= Kimberly Phillips =

Kimberly Phillips is a writer, educator and curator in Vancouver, British Columbia, Canada. She is Director of SFU Galleries at Simon Fraser University.

==Career==
Phillips holds a Ph.D. in Art History, Visual Art & Theory from the University of British Columbia. She has taught at the undergraduate and graduate levels, often teaching curatorial practice and the history of modern and contemporary visual art at Emily Carr University of Art + Design (ECUAD) and the University of British Columbia (UBC) . Phillips is Sessional Faculty at ECUAD and is Course Leader for the Low Residence Masters of Applied Art program. Phillips has authored numerous articles and exhibition catalogues on contemporary art and artists. Her writings have appeared in Artforum, Canadian Art Magazine, and Fillip.

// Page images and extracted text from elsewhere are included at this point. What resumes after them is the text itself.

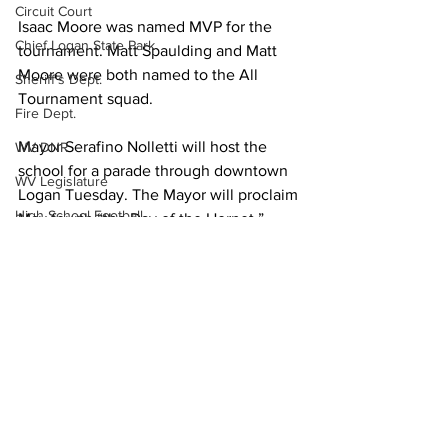
Circuit Court
Isaac Moore was named MVP for the 
Chief Logan State Park
tournament. Matt Spaulding and Matt 
Moore were both named to the All 
Sheriff's Dept.
Tournament squad.
Fire Dept.
Mayor Serafino Nolletti will host the 
WV DNR
school for a parade through downtown 
WV Legislature
Logan Tuesday. The Mayor will proclaim 
High School Football
May fourth “the Day of the Hornet.”
Missing Person
The parade begins at 1 p.m.
County Commission
Sports
Wayne County
Lincoln County
Logan County
Mingo County
See All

Phillips was Director/Curator at Access Gallery (2013–2017), where she curated several exhibitions, including Some Spontaneous Particulars: Vanessa Brown, Heide Hinrichs, Kathleen Ritter on emerging artists, working both nationally and internationally. In addition, at Access she initiated Twenty-Three Days at Sea: Travelling Artist Residency. Phillips has also held positions such as interpretation coordinator for the Vancouver Art Gallery and curatorial resident at 221A.

From 2017 to 2020 she was the Curator of the Contemporary Art Gallery. Vancouver, a non-profit public art gallery. In 2020, she was appointed as the Director of SFU Galleries at Simon Fraser University. In 2022, she was one of the writers contributing to Althea Thauberger's publication, The State of the Situation.